Some private companies have decided to comply with SOX even though they don’t have to, either because they think they might be purchased by a public company or go public themselves, or because they want better control over financial accounting.
“There are more people who realize this is just good business practice,” Hagerty says. “The whole concept of control of your financial environment is a bedrock principle of financial accounting.”
But the cost of SOX also has driven foreign businesses out of American stock exchanges. On Wednesday, BG Group, an oil and natural gas company in the United Kingdom, became the 18th non-U.S. company to quit the New York Stock Exchange since the Securities and Exchange Commision (SEC) made it easier to delist in December, the Bloomberg news service reported. The number of foreign companies traded on the NYSE has dropped 9.5% since SOX became law.
BG Group blamed its decision to leave NYSE on “U.S.-specific obligations [that] carry a cost and administrative complexity.”
Benoit doesn’t quite understand what all the fuss is about. “Internal controls have been around a long time. It’s not rocket science. It’s just a matter of doing it,” he says.
Small companies and SOX
Small public companies face just as complex a task as do larger ones, but compliance costs will be relatively higher as a percentage of a smaller company’s revenue, Hagerty says. Smaller public companies — technically those with less than $75 million of stock in the hands of public investors — have been granted numerous extensions allowing them to postpone compliance. Currently, they are scheduled to face the requirements of SOX on Dec. 15.
Benoit criticized the SEC in a Network World interview last December for not issuing specific guidelines to smaller public companies. Now he says the SEC addressed his concerns with guidance issued May 23.
A compliance project approached correctly should cost 50% to 75% less than what companies have been spending, but many businesses insist on an inefficient, bottom-up approach that audits process-level controls like expenditures, payroll and property, Benoit says.
“Accountants are kind of used to that approach, but internal control is the opposite,” he says. “It’s looking at significant items of risk, identifying those and testing those controls. … When you approach it from the risk perspective, which is what the SEC guidance has made very clear, there are definite and huge savings.”
The SEC on Wednesday adopted a new auditing standard that encourages an even less costly approach to SOX compliance.
That’s good news for smaller public companies that may find their backs against the wall come Dec. 15. Benoit says his firm has contacted about 4,000 companies and “far less than 1%” have started the process of SOX compliance.
“We’re starting to see a small population of companies come alive and start to start their process,” he says. “There’s a small window of opportunity right now.
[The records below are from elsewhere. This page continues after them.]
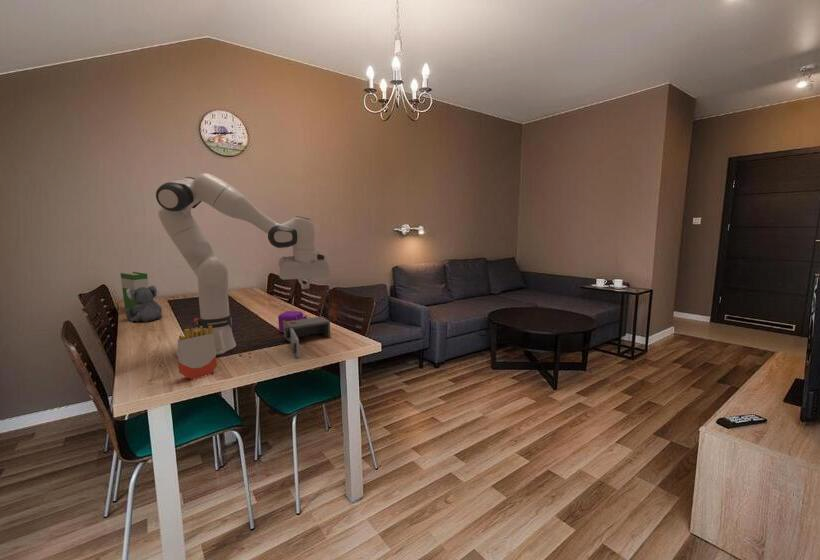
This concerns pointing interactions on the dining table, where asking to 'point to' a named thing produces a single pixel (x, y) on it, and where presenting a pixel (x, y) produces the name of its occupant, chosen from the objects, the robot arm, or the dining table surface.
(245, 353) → the dining table surface
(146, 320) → the koala plush
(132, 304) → the green and white box
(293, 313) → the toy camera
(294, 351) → the side door
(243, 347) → the dining table surface
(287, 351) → the dining table surface
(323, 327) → the camera housing
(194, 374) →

If they start working on the projects now they’ll be OK.”
Small companies face many challenges, according to research by Lord & Benoit. Among them are accounting and disclosure controls, control of treasury functions, competency and training of accountants, revenue recognition, inadequate account reconciliation, consolidations and mergers, and information technology weaknesses.
Software vendors are champing at the bit trying to sell products that automate compliance and reduce cost by taking people out of the process as much as possible. Some built new technology to meet the law’s demands while other vendors took old technologies and repackaged them as SOX compliance tools.
Even former U.S. Attorney General John Ashcroft has gotten in on the game, advising a software company called D2C Solutions that detects internal fraud and makes SOX compliance easier.
The “software [industry] has been the primary beneficiary of this automation phase,” Hagerty says.